↓

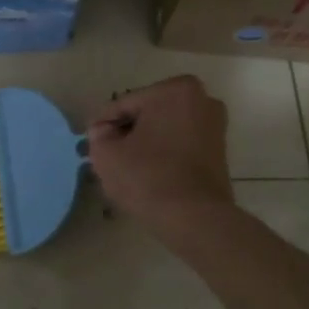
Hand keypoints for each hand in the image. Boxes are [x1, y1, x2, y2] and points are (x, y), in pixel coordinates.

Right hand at [86, 75, 237, 246]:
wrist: (195, 219)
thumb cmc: (148, 177)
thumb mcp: (107, 154)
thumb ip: (98, 136)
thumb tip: (103, 131)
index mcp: (175, 90)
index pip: (124, 104)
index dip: (103, 125)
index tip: (89, 143)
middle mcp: (201, 99)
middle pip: (147, 114)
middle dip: (126, 132)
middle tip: (106, 154)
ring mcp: (214, 126)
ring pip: (164, 130)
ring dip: (144, 144)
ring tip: (124, 166)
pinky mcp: (219, 151)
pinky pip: (180, 145)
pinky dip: (163, 155)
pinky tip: (146, 173)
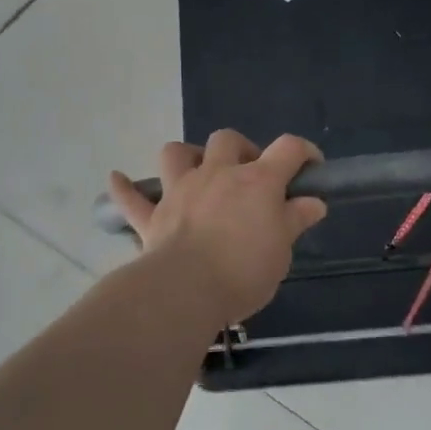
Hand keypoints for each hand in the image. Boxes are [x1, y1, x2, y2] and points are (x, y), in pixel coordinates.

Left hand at [107, 131, 328, 325]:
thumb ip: (295, 220)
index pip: (288, 149)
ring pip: (175, 153)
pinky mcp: (152, 216)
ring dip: (186, 157)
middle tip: (249, 176)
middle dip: (241, 149)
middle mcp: (217, 174)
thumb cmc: (244, 270)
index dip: (304, 152)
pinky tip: (117, 179)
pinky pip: (131, 197)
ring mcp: (180, 191)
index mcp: (257, 181)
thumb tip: (313, 202)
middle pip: (227, 140)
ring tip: (195, 171)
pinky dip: (124, 188)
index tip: (311, 168)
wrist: (186, 290)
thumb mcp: (282, 249)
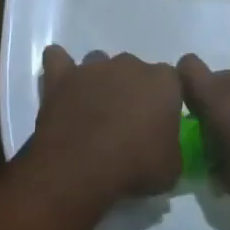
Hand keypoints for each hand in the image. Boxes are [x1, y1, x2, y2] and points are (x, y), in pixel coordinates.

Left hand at [31, 46, 182, 199]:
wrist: (80, 169)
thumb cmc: (134, 167)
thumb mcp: (171, 167)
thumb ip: (171, 146)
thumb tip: (162, 145)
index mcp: (163, 82)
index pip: (171, 82)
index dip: (164, 103)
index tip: (158, 125)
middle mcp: (130, 65)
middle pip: (134, 71)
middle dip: (132, 91)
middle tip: (126, 123)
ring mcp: (93, 68)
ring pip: (99, 63)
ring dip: (99, 81)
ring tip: (94, 110)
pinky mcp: (61, 77)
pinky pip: (58, 59)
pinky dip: (60, 67)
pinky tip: (62, 84)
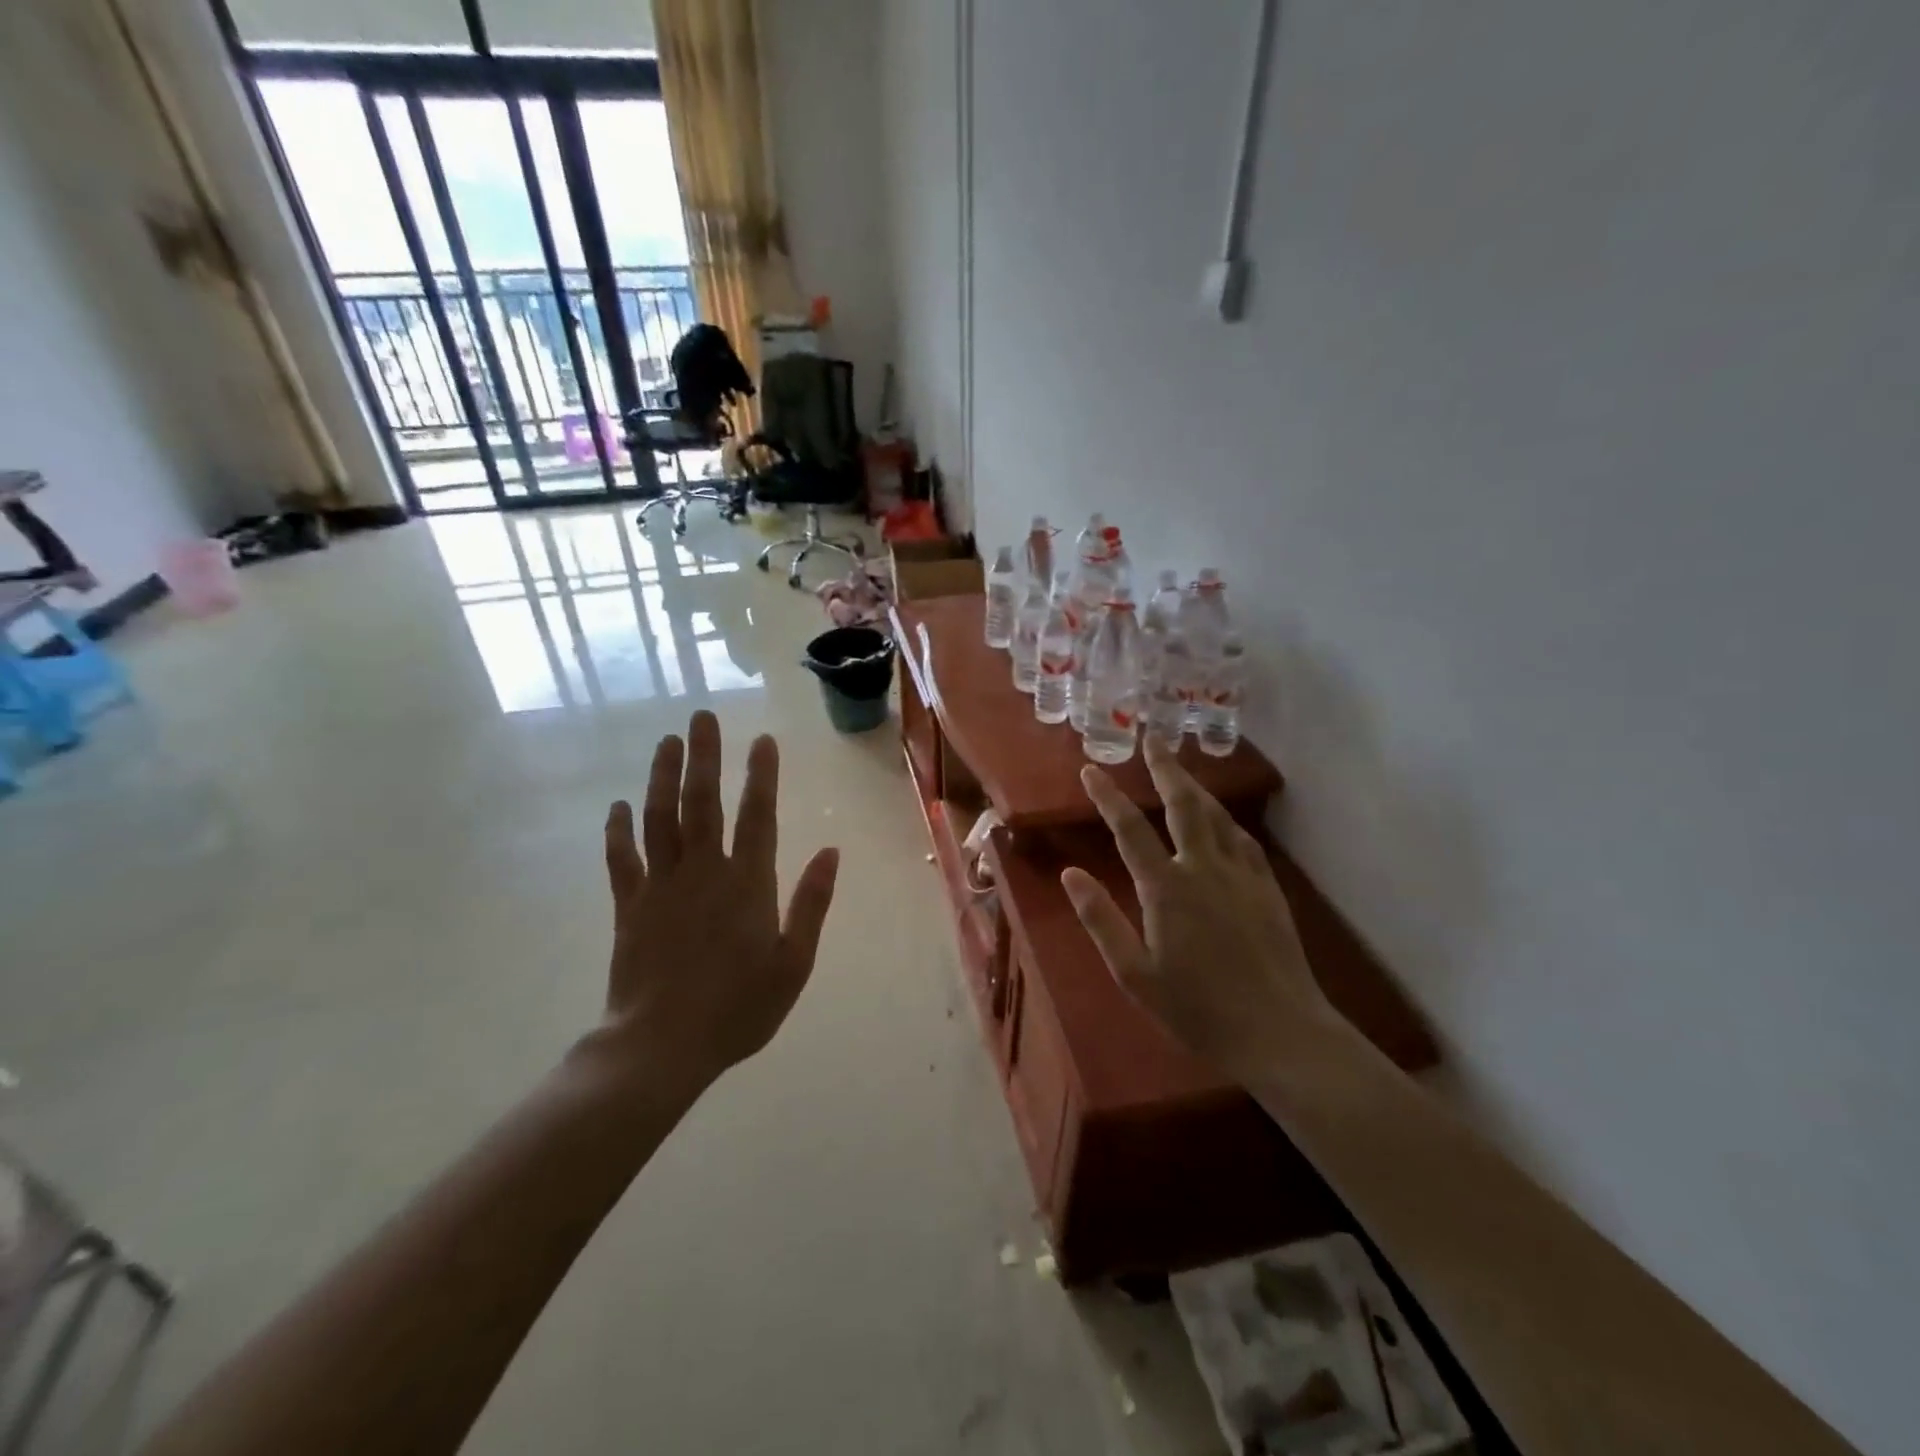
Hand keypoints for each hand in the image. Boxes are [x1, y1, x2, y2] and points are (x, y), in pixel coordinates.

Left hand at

↑

§ **ACTIVITY**
Where an entry contains an image, leave the image out; otherwise retype everything exactly.

§ **REPLY TO THE TASK**
Hand keypoints for each hand in the image. Boxes are [x1, y1, x2, y2] and points are (x, y), in pixel coordinates.

Right hand at [86, 75, 237, 246]:
wrist: (195, 219)
thumb cmc: (148, 177)
thumb mcp: (107, 154)
thumb ip: (98, 136)
thumb tip: (103, 131)
index mcp: (175, 90)
index pip: (124, 104)
index dip: (103, 125)
index tip: (89, 143)
middle mcp: (201, 99)
middle pip: (147, 114)
middle dip: (126, 132)
middle tip: (106, 154)
ring mcp: (214, 126)
ring pip: (164, 130)
ring dip: (144, 144)
ring tip: (124, 166)
pinky mcp: (219, 151)
pinky pip: (180, 145)
pinky dip: (163, 155)
pinky tip: (146, 173)
Hand keypoints for each hand in the image. Boxes are [x1, y1, x2, y2] and points are (x, y), in pixel coordinates.

Left hand at [107, 131, 328, 325]:
thumb ip: (295, 220)
index pip: (288, 149)
ring pip: (175, 153)
pinky mcp: (152, 216)
ring dip: (186, 157)
middle tip: (249, 176)
middle dip: (241, 149)
middle mcp: (217, 174)
thumb cmc: (244, 270)
index dip: (304, 152)
pinky tip: (117, 179)
pinky pip: (131, 197)
ring mcp: (180, 191)
index mcp: (257, 181)
thumb tip: (313, 202)
middle pip: (227, 140)
ring tip: (195, 171)
pinky dip: (124, 188)
index tip: (311, 168)
wrist: (186, 290)
thumb mcp: (282, 249)
Hand keypoints for each hand in the image. Boxes are [x1, y1, x2, y2] and points are (x, y), in pixel coordinates.

Left hand at [31, 46, 182, 199]:
wrist: (80, 169)
thumb cmc: (134, 167)
thumb mcp: (171, 167)
thumb ip: (171, 146)
thumb tip: (162, 145)
index mcp: (163, 82)
index pip: (171, 82)
index dip: (164, 103)
index tip: (158, 125)
middle mcp: (130, 65)
middle pip: (134, 71)
middle dip: (132, 91)
middle tip: (126, 123)
ring mcp: (93, 68)
ring pip: (99, 63)
ring dip: (99, 81)
ring tip: (94, 110)
pinky mcp: (61, 77)
pinky pip: (58, 59)
pinky dip: (60, 67)
pinky tip: (62, 84)
Hand keypoints for each hand in the image. Boxes are [x1, y1, x2, y2] and points are (x, y), in pixel coordinates.

Left hand at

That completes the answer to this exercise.